Il patrimonio del Museo si può suddividere in quattro sezioni: una sezione storica, proveniente dalla collezione “Frangipane”; una sezione dedicata alle arti applicate, produzioni realizzate nei laboratori artistici dell’ISA “Frangipane” dai maestri e dagli allievi; una raccolta di ceramiche artistiche donate all’Istituto in occasione delle Biennali Nazionali della Ceramica d’Arte (organizzate nella seconda metà del Novecento) e una sezione contemporanea costituita da donazioni di sculture e dipinti di artisti del Territorio di chiara fama. Di particolare importanza la Collezione Storica che comprende un corpus di opere di grande pregio, disegni, rilievi, sculture e dipinti, di artisti calabresi contestualizzati in un periodo tra fine ‘800 e prima metà ‘900. Tra esse il bellissimo busto in marmo, o Christus, dello scultore Francesco Jerace. Dello stesso maestro si annoverano nel museo altri manufatti preziosi, tra i quali il bozzetto della testa del Fante Bruzio, realizzato per il monumento ai Caduti della via marina di
Reggio Calabria (1930), e un ritratto di uomo anziano molto espressivo, esemplare del periodo giovanile del maestro. In collezione si annoverano inoltre sculture, gessi, e rilievi degli scultori Michele Guerrisi, Alessandro Monteleone, Concesso Barca, Fortunato Longo, e Michele Di Raco. Fra i dipinti sono da segnalare esemplari di Rubens Santoro, Vincenzo Ciardo, Angelo Savelli, Domenico Colao, Andrea Alfano, Sirio Salimbeni, Raffaele Ursini, Ugo Ortona, ed altri maestri.
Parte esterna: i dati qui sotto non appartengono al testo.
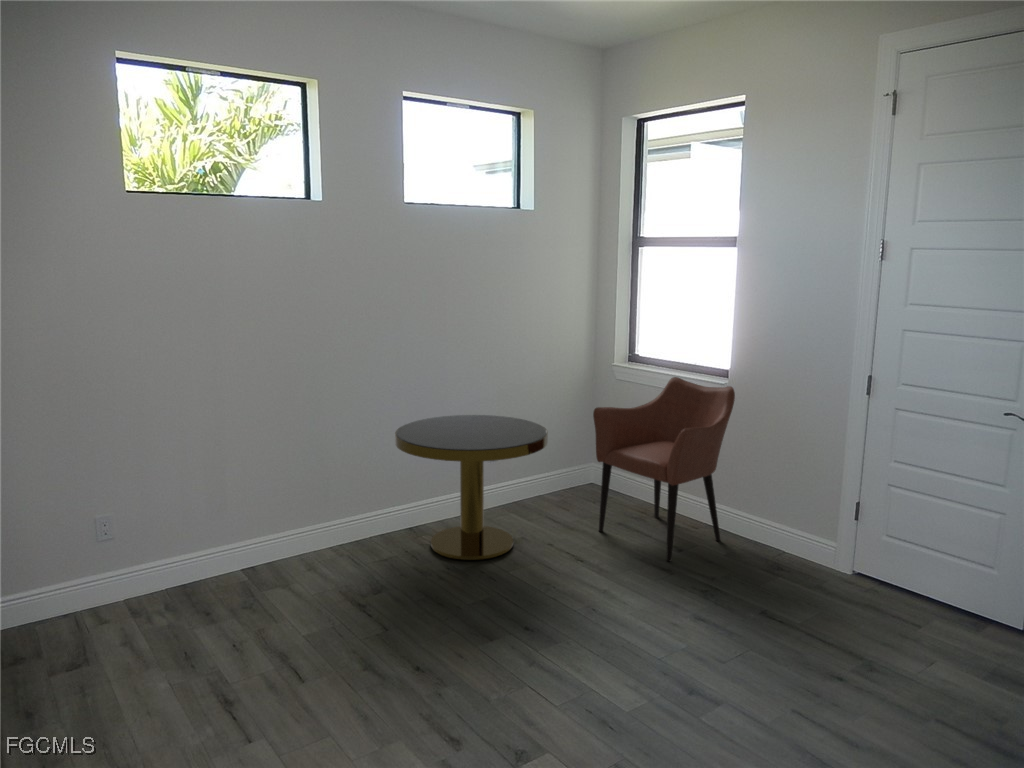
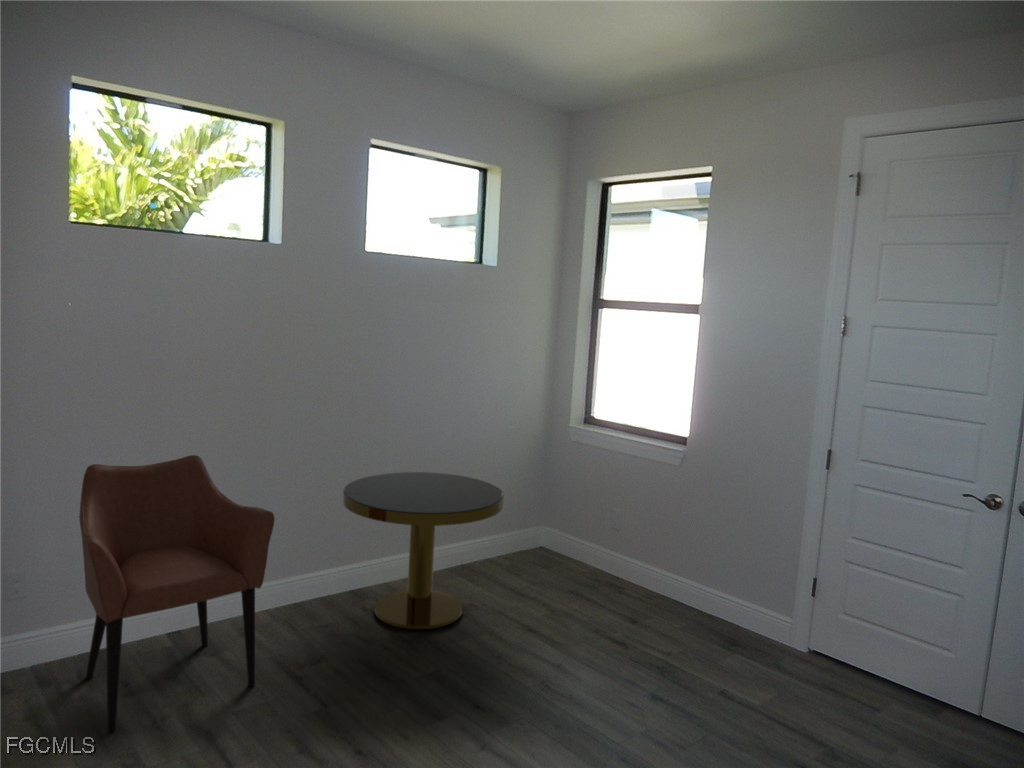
armchair: present [593,377,735,561] -> present [79,455,275,732]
La Sezione di Arte contemporanea riguarda le nuove acquisizioni del Museo, donazioni di opere di artisti contemporanei di chiara fama e riconosciuta valenza artistica, che hanno rivestito in alcuni casi anche il ruolo di docenti nel Liceo o che comunque hanno esposto in rassegne organizzate dalla Scuola, tra questi si segnalano le opere del maestro Ugo D’Ambrosi, della pittrice Maria Arria Malara, degli artisti Enrico Meo, Maria Teresa Oliva, Natino Chirico, Nuccio Bolignano, Gennaro Carresi, Cesare Berlingeri. Il Museo Frangipane arricchisce l’offerta museale che la città di Reggio Calabria offre ai suoi concittadini e ai visitatori e costituisce un punto imprescindibile per lo studio e la comprensione dello sviluppo artistico del territorio ed è significativo che la manifestazione si svolga in quel museo archeologico della Città che, al di là dei Bronzi di Riace e delle altre significative testimonianze dell’arte bronzistica greca, custodisce preziose testimonianze dell’arte greca in terra di Calabria nonché manufatti che raccontano una civiltà nei suoi più diversi aspetti di vita quotidiana.